I too want to begin with more than formulaic thanks to Alison, John Paul, David, and Willard. Alison did a wonderful job of soliciting commentators for this conversation, and (shameless plug #1!) readers should keep an eye out later this summer for a conversation on her own excellent new book, For the Common Good and Their Own Well Being: Social Estates in Imperial Russia. John Paul, David, and Willard were not only kind in their comments but also unusually reflective and probing. Thanks!
Those who have read the previous three posts know that there is a lot of terrific food for thought there. This is the stage in a blog conversation where it would be terrific to get lots of back and forth going, not only among the “panelists,” but the “audience” as well. Readers should feel free to use the comments section to question or hold forth on points briefly or at length. I will be responding to these comments in a series of posts over the next few days rather than writing one long response, as that seems to fit the idea of “conversation” a bit better. Plus, I need time to chew on this “food for thought!”
In this first response, though, I’d like to address some of the questions related to the concept of decolonization, as the use of this term has been one of the most controversial aspects of this project as I have presented parts of it in various venues over the years. Criticisms along this line are certainly valid. As Willard notes, the term is both central to my monograph and yet not fully explored in a theoretical or comparative way. This is an issue, naturally, that I have long been aware of. At a certain point in this project, I had to decide what the fundamental nature of my book was. If my core concern was to make a point about decolonization in its global context, with the Russian war experience as a particularly important case study, then I would need to write a comparative and theoretical text that left out much of the various aspects of the Russian war experience that interested (and still interest) me. If my core project was to describe and interpret the apocalypse of the war years, then I felt I had to have a somewhat lighter comparative and theoretical touch. In the end, I chose the latter, largely for reasons having to do with audience.
To be sure, I would love to be read by the elusive “general reader” (and this species does still exist!) Primarily, though, I had more specific audiences in mind.

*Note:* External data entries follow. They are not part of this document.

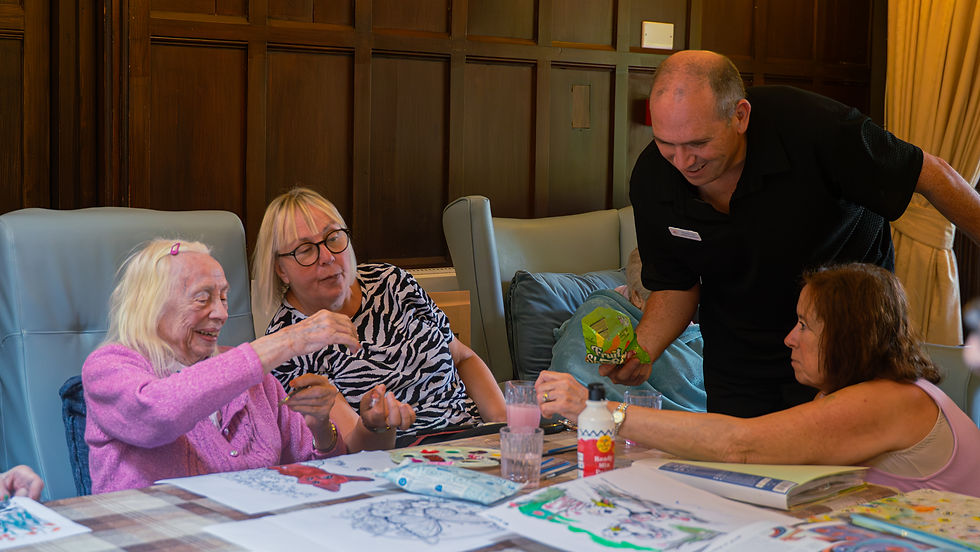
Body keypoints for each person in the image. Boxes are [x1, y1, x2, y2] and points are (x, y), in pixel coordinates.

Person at [611, 49, 980, 417]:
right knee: (736, 465)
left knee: (842, 469)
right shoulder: (653, 179)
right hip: (740, 355)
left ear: (740, 116)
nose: (683, 161)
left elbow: (932, 175)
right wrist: (643, 350)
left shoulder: (816, 128)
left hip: (846, 340)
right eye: (666, 144)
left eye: (698, 144)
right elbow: (676, 284)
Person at [538, 263, 980, 496]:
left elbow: (743, 444)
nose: (789, 339)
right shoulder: (862, 392)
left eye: (805, 326)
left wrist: (597, 410)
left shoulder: (887, 400)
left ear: (847, 337)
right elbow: (754, 443)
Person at [83, 239, 415, 494]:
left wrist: (320, 428)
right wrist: (288, 341)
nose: (221, 313)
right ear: (152, 304)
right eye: (203, 297)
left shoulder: (257, 383)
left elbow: (322, 478)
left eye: (224, 297)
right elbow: (157, 414)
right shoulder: (109, 366)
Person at [253, 188, 506, 437]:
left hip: (475, 438)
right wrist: (377, 425)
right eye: (306, 249)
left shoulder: (391, 282)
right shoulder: (289, 345)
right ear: (281, 270)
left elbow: (463, 357)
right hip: (401, 457)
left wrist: (506, 427)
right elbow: (352, 440)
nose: (328, 257)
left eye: (333, 238)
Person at [549, 248, 705, 411]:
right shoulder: (599, 315)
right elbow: (576, 372)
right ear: (637, 297)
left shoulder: (698, 333)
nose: (684, 312)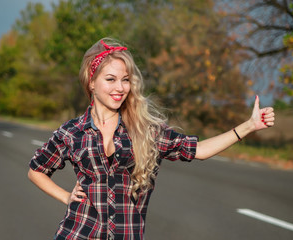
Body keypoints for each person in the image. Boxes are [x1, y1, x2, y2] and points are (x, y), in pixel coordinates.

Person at [28, 38, 275, 240]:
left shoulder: (146, 129)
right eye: (110, 79)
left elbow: (198, 150)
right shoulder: (72, 132)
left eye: (125, 80)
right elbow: (36, 170)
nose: (120, 88)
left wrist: (248, 126)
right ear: (91, 82)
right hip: (78, 232)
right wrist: (66, 197)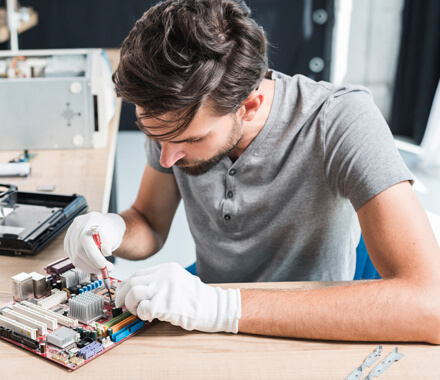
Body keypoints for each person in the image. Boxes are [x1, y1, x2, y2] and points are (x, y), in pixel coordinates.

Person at [65, 0, 440, 343]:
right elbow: (149, 221)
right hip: (211, 307)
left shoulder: (340, 121)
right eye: (154, 135)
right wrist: (111, 230)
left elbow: (429, 305)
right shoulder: (173, 117)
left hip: (315, 320)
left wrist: (223, 308)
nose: (166, 159)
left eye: (190, 140)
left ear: (249, 104)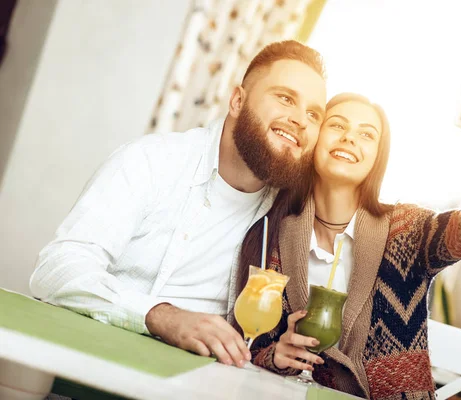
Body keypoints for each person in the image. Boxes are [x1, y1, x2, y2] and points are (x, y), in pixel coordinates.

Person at [239, 88, 461, 399]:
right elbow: (252, 344)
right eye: (336, 125)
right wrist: (274, 356)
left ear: (377, 158)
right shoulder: (274, 232)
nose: (349, 137)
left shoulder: (405, 230)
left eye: (367, 134)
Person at [29, 40, 327, 369]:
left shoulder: (288, 214)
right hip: (90, 364)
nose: (300, 119)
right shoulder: (152, 161)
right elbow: (56, 268)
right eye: (285, 98)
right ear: (237, 100)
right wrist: (162, 317)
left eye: (313, 114)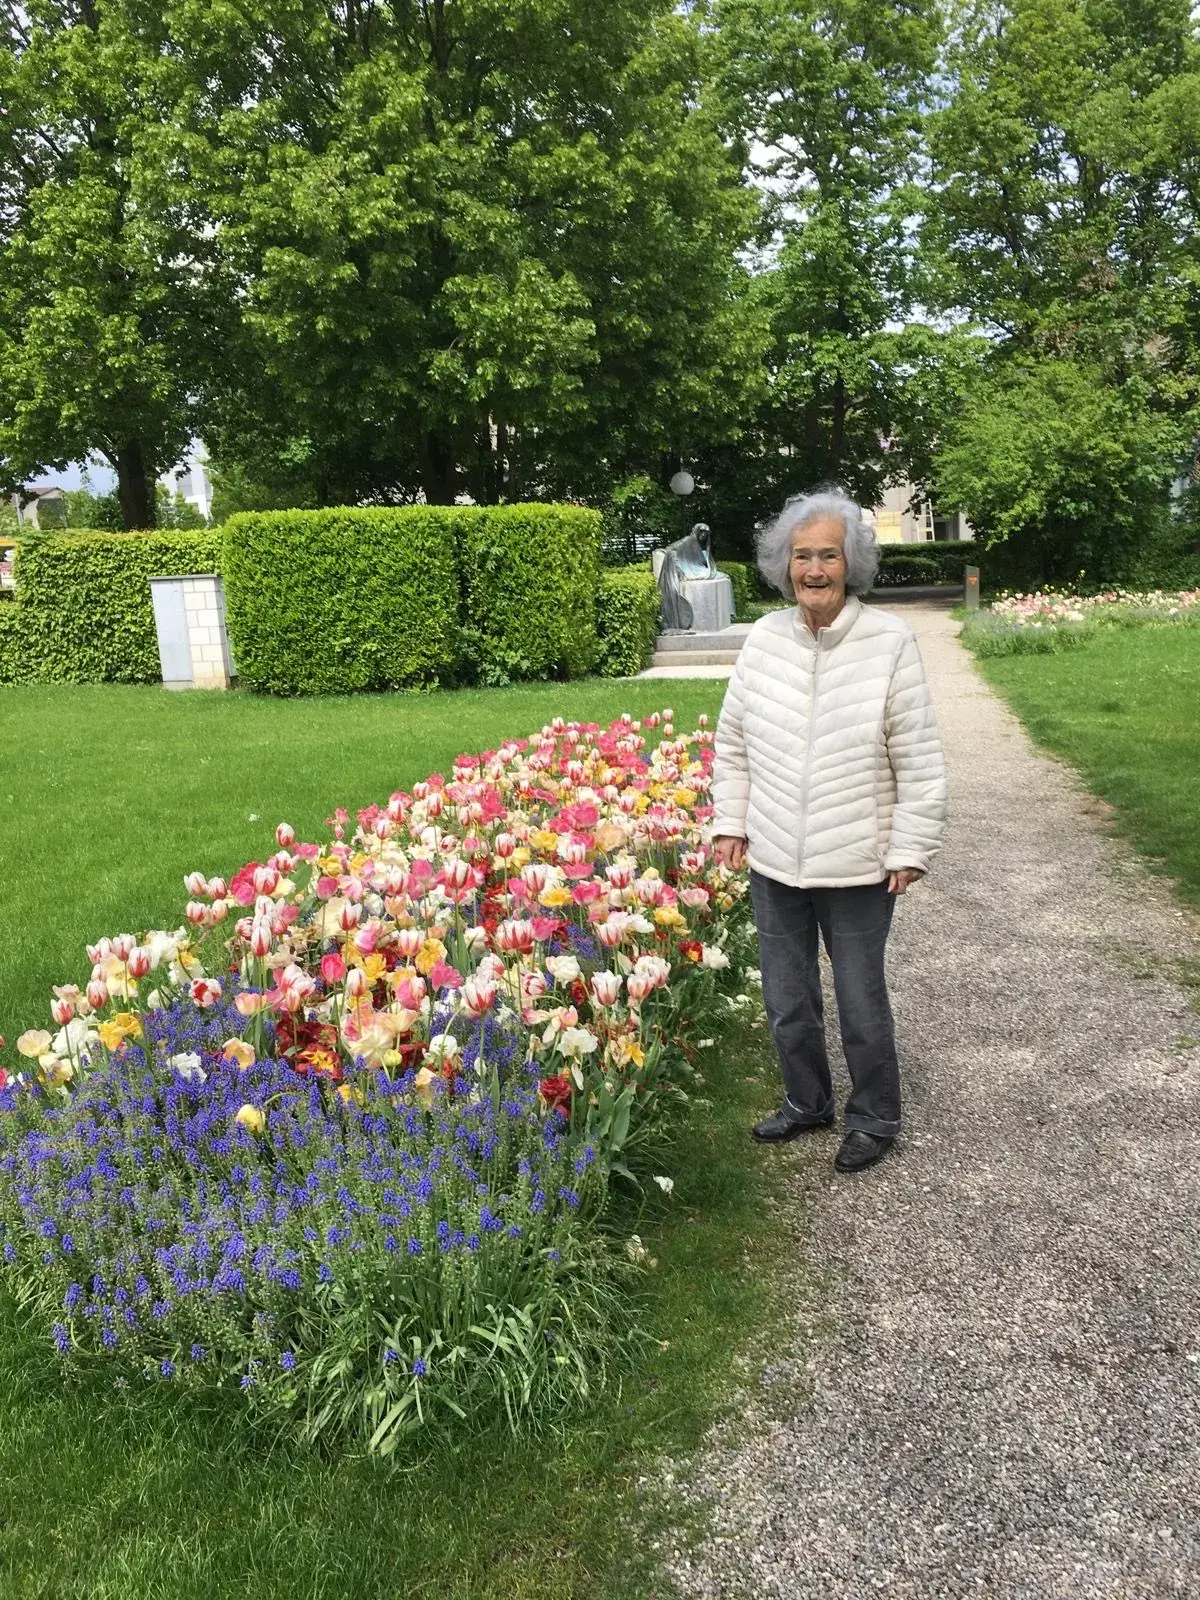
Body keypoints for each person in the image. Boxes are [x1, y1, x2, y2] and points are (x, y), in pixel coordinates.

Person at [711, 491, 947, 1173]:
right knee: (787, 1001)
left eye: (828, 555)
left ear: (852, 565)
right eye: (802, 556)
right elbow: (733, 744)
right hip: (776, 857)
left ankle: (874, 1116)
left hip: (858, 863)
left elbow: (920, 758)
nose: (814, 569)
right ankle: (807, 1103)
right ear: (784, 565)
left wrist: (910, 846)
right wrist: (731, 820)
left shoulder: (888, 642)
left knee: (860, 1000)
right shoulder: (763, 639)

I wanted to be read by Russianists, of course, and also by their undergraduate and graduate students (shameless plug #2 – OUP agreed to come out with the paperback edition this August (earlier than contracted) so that it could be included on fall syllabi :). But I also attended more than my fair share of very stimulating conferences on World War I in which Russianists were a distinct minority, sometimes a minority of one. These other scholars (and the many general readers who follow their works) were always eager to learn more about the Russian experience, even in its most basic details. They were as aware as anyone that continually citing books written 30, 40, even 80 years ago might be problematic. Indeed, this book landed at Oxford largely because of the eagerness of non-Russianists, Robert Gerwarth in particular, to solicit and promote work that extended beyond the Western Front. So I chose door number two.
What did a “light touch” regarding comparison and theory entail? As part of my research I read accounts of decolonization in Africa and Asia. I also read the news, a more or less constant stimulus over the past ten years for those interested in questions of war, military occupation, state capacity, violence, and economic collapse. The answer to David’s question about where I got my four-part schema for decolonization (imperial challenge, state failure, social collapse, state-building) is thus that I got it not from Platonov but from inducing it from other spots: Angola, Chad, Pakistan (and Iraq and Afghanistan). The key to this schema – one that I believe applies to other decolonizing processes too – is that we have to take the question of state function as central to decolonization rather than, say, putting the acquisition of national “consciousness” in that central spot. Other specific notions about decolonizing processes (such as the importance of a “moment” of decolonization that allows for various imperial challengers and imperial states to interact within a decolonizing framework) come from Frederick Cooper, Prasenjit Duara, and others. I do regret that these engagements occur largely as citations rather than extended analysis in the text, but either that wasn’t possible given my other goals for the narrative or I am not a talented enough writer to have figured out how to do it.
Finally (at least for now), there is the important question raised both by David and Willard about whether stretching decolonization to cover the corpse of the Russian Empire leaves the term so frayed and weakened that it can no longer do useful work. Perhaps. But if this is so, then the stretching occurred well before my intervention. Any term used to describe the end of empire throughout the wildly various former British colonies, not even to mention all of the European holdings in Africa and Asia, has already been stretched very thin, thin enough in my view to easily encompass the imperial detritus of the First World War. But I actually think that these broad terms actually do perform useful work, even though they are difficult to precisely pin down (the term “empire,” for instance, is subject to the same criticism). As my reference to decolonizing “moments” suggests, the precise details of colonial settlement patterns or of institutional forms of governance could sometimes be transcended and people could see themselves as participants in a global movement, a not insignificant development, either in the wake of World War I or of World War II. In short, my aim in using decolonization as my framework was not so much to define or redefine that term but to encourage readers to shift the frame in which they considered these terrible, but also world-defining, events. John Paul is right, in my view. The war was really an ur-event, not simply pure catastrophe. Apocalypse brings violent destruction, of course, but it also creates the conditions for the new world that is born.